▼

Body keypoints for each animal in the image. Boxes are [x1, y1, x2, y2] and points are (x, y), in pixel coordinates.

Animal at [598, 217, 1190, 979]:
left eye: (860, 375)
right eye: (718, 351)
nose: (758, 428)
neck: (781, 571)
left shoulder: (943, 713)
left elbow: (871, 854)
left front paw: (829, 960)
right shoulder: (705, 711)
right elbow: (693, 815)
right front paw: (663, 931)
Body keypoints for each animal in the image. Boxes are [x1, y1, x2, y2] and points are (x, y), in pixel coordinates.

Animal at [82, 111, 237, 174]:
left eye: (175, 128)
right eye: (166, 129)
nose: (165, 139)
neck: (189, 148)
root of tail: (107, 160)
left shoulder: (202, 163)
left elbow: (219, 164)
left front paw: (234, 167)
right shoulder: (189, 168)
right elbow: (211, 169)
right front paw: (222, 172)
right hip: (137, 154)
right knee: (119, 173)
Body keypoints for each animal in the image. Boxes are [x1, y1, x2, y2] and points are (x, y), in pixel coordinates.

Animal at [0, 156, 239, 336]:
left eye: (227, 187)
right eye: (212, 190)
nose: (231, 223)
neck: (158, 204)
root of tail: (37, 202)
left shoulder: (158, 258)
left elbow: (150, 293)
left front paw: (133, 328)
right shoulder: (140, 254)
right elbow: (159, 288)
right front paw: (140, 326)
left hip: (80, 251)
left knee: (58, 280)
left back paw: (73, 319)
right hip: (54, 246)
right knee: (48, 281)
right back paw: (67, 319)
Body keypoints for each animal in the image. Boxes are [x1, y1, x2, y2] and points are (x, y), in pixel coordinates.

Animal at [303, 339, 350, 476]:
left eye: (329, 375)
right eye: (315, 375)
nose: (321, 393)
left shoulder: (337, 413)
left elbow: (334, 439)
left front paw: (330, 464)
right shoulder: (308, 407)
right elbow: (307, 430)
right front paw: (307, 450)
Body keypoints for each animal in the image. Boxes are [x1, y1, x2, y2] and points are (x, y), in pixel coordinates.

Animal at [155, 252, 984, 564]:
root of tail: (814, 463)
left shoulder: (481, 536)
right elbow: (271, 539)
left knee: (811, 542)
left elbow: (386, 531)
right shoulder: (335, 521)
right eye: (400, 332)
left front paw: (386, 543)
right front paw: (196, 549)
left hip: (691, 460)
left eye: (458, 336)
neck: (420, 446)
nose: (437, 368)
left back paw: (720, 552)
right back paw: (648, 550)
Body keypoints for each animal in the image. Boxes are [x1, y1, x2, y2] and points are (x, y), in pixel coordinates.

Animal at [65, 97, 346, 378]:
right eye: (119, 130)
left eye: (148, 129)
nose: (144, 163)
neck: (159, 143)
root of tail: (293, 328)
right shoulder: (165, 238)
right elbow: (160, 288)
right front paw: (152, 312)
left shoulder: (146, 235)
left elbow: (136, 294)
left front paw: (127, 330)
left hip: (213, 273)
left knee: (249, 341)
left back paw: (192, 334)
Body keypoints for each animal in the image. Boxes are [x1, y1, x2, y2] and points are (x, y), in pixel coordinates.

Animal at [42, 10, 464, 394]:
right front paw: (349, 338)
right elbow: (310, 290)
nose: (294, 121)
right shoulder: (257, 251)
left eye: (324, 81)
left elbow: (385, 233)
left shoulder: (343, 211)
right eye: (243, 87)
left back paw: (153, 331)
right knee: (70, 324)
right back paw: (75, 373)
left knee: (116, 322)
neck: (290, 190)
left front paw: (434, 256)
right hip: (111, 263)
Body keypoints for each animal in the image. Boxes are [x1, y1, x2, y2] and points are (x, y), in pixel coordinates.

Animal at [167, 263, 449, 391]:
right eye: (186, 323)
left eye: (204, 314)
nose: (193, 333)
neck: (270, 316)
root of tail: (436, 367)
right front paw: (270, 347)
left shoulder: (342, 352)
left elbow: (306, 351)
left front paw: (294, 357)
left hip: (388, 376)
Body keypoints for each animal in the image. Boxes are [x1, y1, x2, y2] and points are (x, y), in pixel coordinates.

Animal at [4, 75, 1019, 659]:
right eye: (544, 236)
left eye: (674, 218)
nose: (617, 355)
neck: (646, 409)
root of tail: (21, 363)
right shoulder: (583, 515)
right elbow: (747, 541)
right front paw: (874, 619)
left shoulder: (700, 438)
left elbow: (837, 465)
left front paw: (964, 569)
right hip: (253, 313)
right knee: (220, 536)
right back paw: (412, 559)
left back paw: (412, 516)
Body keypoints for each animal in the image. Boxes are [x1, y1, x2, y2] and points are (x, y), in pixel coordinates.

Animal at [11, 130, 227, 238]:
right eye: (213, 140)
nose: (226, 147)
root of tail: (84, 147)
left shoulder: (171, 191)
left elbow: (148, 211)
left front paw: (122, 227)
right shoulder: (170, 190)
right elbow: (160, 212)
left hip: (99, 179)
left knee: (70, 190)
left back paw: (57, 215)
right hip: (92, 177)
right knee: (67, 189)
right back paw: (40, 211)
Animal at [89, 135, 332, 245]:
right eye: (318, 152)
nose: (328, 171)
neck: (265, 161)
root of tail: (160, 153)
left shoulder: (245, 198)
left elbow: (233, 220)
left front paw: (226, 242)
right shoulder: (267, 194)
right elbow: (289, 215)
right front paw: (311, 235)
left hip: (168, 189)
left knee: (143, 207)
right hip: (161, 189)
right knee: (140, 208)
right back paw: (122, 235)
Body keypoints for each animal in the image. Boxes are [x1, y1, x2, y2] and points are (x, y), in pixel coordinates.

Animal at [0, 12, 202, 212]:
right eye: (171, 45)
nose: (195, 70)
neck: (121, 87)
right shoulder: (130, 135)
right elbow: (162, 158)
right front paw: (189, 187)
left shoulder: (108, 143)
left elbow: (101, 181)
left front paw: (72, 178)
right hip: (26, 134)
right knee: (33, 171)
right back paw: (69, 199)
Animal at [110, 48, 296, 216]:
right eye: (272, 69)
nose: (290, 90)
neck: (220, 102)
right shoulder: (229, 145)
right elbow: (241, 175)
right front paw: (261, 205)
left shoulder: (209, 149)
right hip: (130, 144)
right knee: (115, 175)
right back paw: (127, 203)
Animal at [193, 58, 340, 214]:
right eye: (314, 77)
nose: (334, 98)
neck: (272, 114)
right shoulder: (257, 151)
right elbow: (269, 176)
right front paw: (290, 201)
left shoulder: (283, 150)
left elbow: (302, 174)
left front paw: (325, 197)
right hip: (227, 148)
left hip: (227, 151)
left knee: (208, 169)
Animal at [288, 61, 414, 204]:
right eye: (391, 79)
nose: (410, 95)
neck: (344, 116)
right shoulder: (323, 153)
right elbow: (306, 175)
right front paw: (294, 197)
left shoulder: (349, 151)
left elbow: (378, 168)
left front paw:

▲

--- ABOUT THIS EXERCISE ---
Wherever "root" turns up in the records, copy the whole line.

--- PROBLEM SOLUTION ---
root of tail: (107, 160)
root of tail: (37, 202)
root of tail: (814, 463)
root of tail: (293, 328)
root of tail: (436, 367)
root of tail: (21, 363)
root of tail: (84, 147)
root of tail: (160, 153)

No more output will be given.